As for the last part :
CAIS means you use small, isolated AI systems that tested extremely well on the training set. You check with an autoencoder how compressible to the state space of the training set the current inference set fed to the agent is for this timestamp. What you are doing is validating that it is impossible for the AI system to know that the current input is not from the training set. This both makes deception difficult and it makes the probability of success for the AI system on the current task to be similar to how it benchmarked in the training set.
If the real world input is outside that space, you transfer control to a different agent, which in the worst case is an embedded control system using classic control techniques.

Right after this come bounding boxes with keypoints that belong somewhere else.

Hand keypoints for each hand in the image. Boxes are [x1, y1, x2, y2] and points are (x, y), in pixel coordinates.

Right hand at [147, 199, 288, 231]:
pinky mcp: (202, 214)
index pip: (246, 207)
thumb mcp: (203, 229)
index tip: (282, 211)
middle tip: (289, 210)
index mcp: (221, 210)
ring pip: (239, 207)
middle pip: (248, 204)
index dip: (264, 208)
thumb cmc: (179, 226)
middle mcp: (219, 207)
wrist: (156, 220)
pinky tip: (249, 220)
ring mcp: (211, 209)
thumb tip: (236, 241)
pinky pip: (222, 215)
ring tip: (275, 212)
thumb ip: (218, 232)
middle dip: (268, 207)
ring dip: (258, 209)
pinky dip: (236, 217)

This is currently how autonomous cars more or less work (depends on the team and the project).
I have several yoe actually working on embedded ML systems, and many more years on embedded controls. The above is correct. Eliezer Yudkowsky was wrong to dismiss it.
Note the Eliezer has mentioned that ML teams are going to need to find “some way” to get from—I think he estimated about an 80% chance that a GPT-3 style agent is correct on a question—to the many 9s of real world reliability.
Stateless, well isolated systems is one of the few ways human engineers know how to accomplish that. So we may get a significant amount of AI safety by default simply to meet requirements.